Even though both of these teams have struggled, to some extent, the Yankees would be well advised not to take either of them for granted--after all, they just lost 2 of 3 to the Reds.

***
NOTES

Two issues came up in discussion after I joined Jay's party in the upper deck, and I fear both made me look like a New York fanboy rube. First, talked about the "Tell Big Papi Where to Hit a Homer" at the Home Run Derby promotion. There's next to no chance that this promotion will come off, thanks to David Ortiz's wrist injury, but now that my credential application for the ASG has been rejected, can I just say that this was one of the dumbest ideas, ever? Maybe I'm mis-remembering (as Roger Clemens would put it) but I don't think that Major League Baseball built too many promotions around Yankees ballplayers the last time the All Star Game was at Fenway. No, as I remember it, that game was all about Red Sox history, Ted Williams coming out in his motorized scooter, that sort of stuff. Featuring a Red Sox player in the last All Star Game at Yankee Stadium is a bit like inviting your fiancee's ex-boyfriend to your wedding, then letting him have the first dance with the bride. I know MLB promotes the living daylights out of "the Rivalry" but seriously--is this where attention should be at this event? Does that make sense?

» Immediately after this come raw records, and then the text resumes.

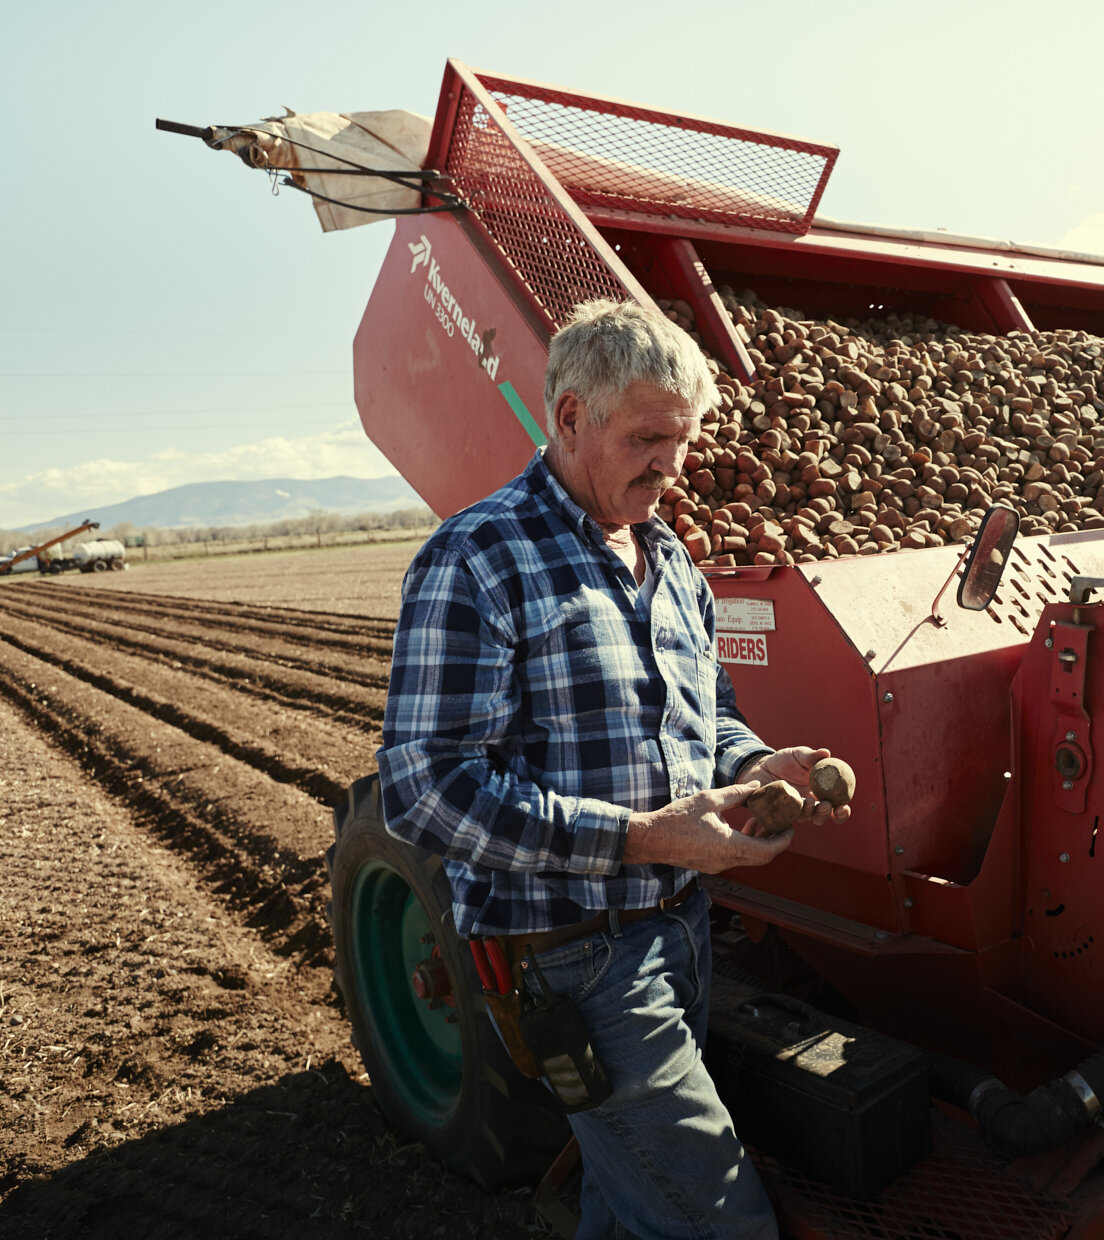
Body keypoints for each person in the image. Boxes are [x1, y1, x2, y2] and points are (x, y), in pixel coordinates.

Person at [378, 298, 847, 1239]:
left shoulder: (671, 561)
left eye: (682, 439)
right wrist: (637, 837)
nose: (671, 463)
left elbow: (707, 719)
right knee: (718, 1219)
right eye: (646, 437)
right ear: (569, 417)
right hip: (573, 955)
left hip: (682, 932)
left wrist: (762, 767)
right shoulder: (480, 556)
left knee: (629, 1197)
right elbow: (423, 788)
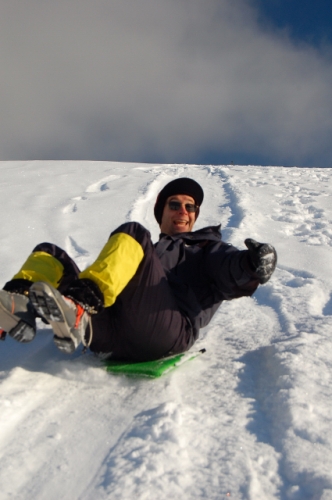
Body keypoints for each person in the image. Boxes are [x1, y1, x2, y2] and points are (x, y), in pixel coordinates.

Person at [0, 177, 277, 361]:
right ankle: (17, 308)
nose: (183, 210)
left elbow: (228, 267)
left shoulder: (206, 248)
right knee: (51, 254)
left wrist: (251, 264)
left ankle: (81, 305)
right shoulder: (148, 254)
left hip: (165, 331)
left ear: (195, 215)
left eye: (190, 207)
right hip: (110, 332)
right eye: (175, 204)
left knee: (132, 232)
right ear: (162, 211)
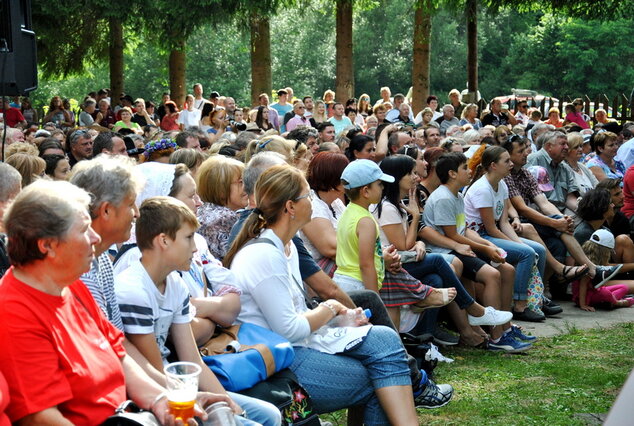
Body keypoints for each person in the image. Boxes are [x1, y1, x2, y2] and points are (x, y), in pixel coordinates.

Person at [224, 164, 450, 424]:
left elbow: (295, 316)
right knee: (382, 378)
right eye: (307, 197)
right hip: (278, 359)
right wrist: (330, 308)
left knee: (385, 339)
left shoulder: (286, 246)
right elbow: (289, 330)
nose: (312, 202)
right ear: (290, 207)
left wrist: (339, 316)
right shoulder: (263, 254)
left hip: (296, 346)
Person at [0, 181, 231, 424]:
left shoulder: (71, 285)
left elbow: (119, 354)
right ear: (47, 245)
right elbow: (40, 417)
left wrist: (161, 400)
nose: (95, 237)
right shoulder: (14, 312)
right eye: (83, 230)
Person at [424, 152, 537, 348]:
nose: (470, 171)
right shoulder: (443, 197)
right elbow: (452, 236)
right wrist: (483, 247)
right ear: (452, 173)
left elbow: (463, 229)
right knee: (492, 275)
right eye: (465, 168)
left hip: (461, 248)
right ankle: (496, 336)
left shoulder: (457, 195)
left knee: (508, 270)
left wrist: (488, 246)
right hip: (446, 252)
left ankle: (506, 327)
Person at [464, 146, 548, 321]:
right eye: (506, 161)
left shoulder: (501, 183)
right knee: (526, 253)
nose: (511, 164)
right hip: (479, 236)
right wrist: (520, 245)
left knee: (538, 249)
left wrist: (518, 241)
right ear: (493, 165)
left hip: (491, 232)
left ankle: (536, 299)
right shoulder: (483, 189)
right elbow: (490, 228)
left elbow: (503, 222)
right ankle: (520, 304)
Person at [197, 155, 247, 260]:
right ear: (221, 189)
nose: (247, 186)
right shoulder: (224, 218)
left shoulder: (205, 209)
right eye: (240, 182)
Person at [574, 229, 634, 311]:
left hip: (596, 290)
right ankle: (618, 302)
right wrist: (583, 305)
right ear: (605, 252)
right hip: (586, 296)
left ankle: (609, 301)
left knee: (624, 287)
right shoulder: (590, 267)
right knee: (606, 293)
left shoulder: (588, 257)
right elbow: (583, 284)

Regardless of my feelings about the promotion, I'm pretty sure that if I'm in attendance at David Ortiz's last game--or even just his last game at Yankee Stadium--I will cheer for him. The same goes Manny Ramirez, or Curt Schilling: regardless of their status as "enemies" who've killed the Pinstripers repeatedly over the years, at some point you've got to get beyond that and just be a baseball fan. And as a baseball fan, it'd be pretty damn small of one not to acknowledge the accomplishments that any those guys have had, the mark they've left on baseball history.

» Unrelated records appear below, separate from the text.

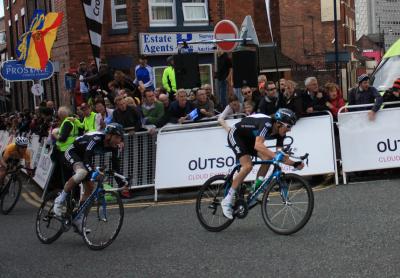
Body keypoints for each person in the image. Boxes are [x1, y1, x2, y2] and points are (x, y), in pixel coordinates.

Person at [221, 108, 304, 219]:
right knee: (247, 166)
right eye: (288, 126)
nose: (289, 130)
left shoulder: (280, 134)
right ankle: (227, 200)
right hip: (236, 135)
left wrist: (294, 164)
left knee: (268, 159)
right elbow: (258, 146)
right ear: (279, 124)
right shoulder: (267, 124)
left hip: (250, 139)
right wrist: (275, 156)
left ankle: (255, 188)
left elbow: (280, 155)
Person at [53, 123, 128, 233]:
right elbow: (87, 157)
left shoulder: (115, 147)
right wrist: (93, 172)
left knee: (90, 187)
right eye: (116, 137)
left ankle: (78, 219)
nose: (118, 141)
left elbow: (116, 169)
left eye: (120, 138)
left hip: (84, 158)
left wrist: (123, 182)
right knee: (82, 172)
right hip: (72, 152)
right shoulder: (96, 139)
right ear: (108, 136)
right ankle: (59, 200)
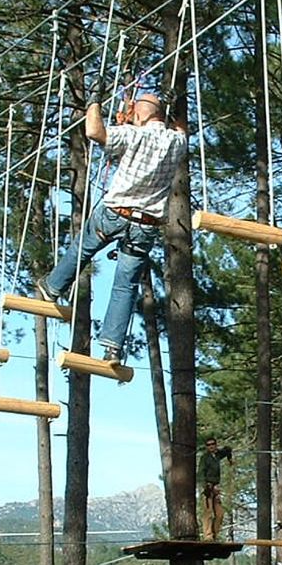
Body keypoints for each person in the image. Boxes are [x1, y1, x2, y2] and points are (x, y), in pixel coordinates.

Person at [36, 92, 187, 365]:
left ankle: (53, 287)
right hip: (146, 225)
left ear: (139, 114)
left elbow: (94, 131)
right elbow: (180, 128)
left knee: (82, 248)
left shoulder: (131, 135)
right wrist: (167, 112)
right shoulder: (176, 142)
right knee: (125, 286)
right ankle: (112, 347)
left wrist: (94, 101)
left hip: (115, 214)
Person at [199, 437, 232, 540]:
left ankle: (214, 534)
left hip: (216, 488)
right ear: (206, 447)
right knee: (208, 513)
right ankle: (208, 536)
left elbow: (227, 450)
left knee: (220, 514)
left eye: (213, 444)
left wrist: (229, 458)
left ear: (216, 445)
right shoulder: (205, 458)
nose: (211, 446)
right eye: (209, 445)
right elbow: (200, 473)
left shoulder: (217, 456)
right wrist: (205, 486)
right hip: (208, 487)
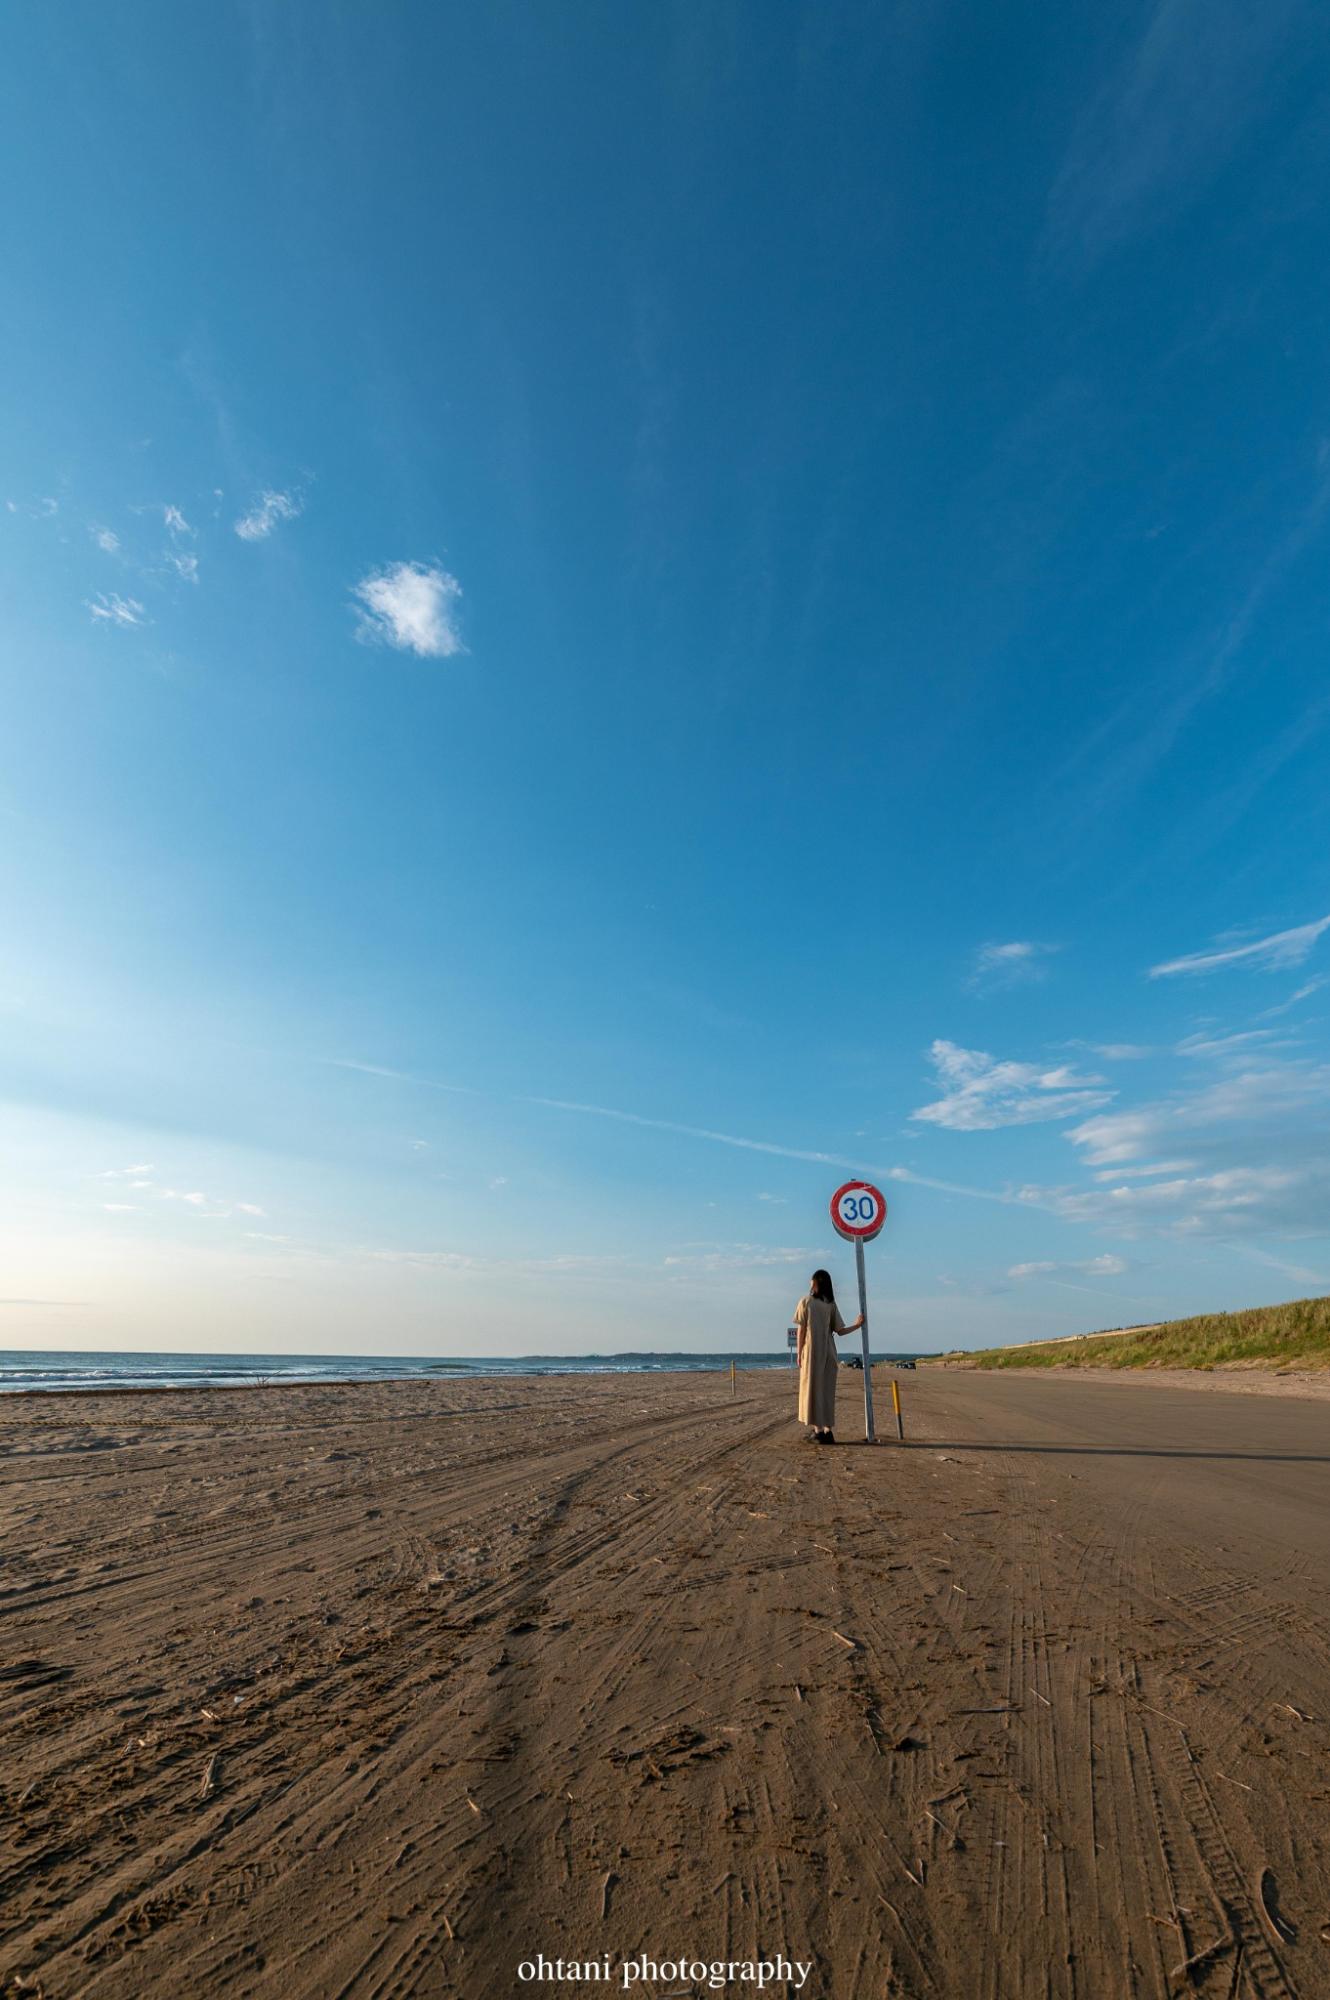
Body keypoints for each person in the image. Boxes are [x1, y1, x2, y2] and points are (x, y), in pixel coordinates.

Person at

Just the same, the cheers caught in my throat when it was time to recognize Ken Griffey on what is likely to be his last game at Yankee Stadium. Junior likely ended his Stadium career yesterday with a homer, the six hundred and first of his career, and it came in a perfect spot (from a Yankees perspective): a solo shot in the late innings of a game in which the Yanks were comfortably ahead. But I just couldn't bring myself to cheer a guy who's spent so much of his career venting vitriol at the Yankees franchise and fans. I don't mind an opposing player beating the Yanks on the field--after all, that's their job--and Griffey certainly put the knife in the Yanks a few times, most notably in the 1995 ALDS. But for his entire career he's carried a chip on his shoulder against the franchise, apparently because Billy Martin yelled at him when he was a kid. Griffey may not have noticed, but Billy died quite a while ago--the same year that Junior made his major league debut, in fact. You'd think that the adult thing to do would be to let go of the insult at some point, but in interviews this weekend, Griffey was surprisingly graceless. Rather than fondly recall any of the 18 homers he'd hit in the Cathedral, his response to a question about his time spent at Yankee Stadium was "My favorite Yankee Stadium memory? It's leaving Yankee Stadium...For us [the Reds], it's a trip we have to make, not something to look forward to."

For most of his career, I found myself wishing that I liked Ken Griffey Jr. more--the same way some people wish they enjoyed classical music. After all, he was one of the most important players of the 90s. It looks like I'll have to go on wishing. I only managed a half-hearted golf clap for Griffey's homer, and if that makes me a bad fan, then so be it.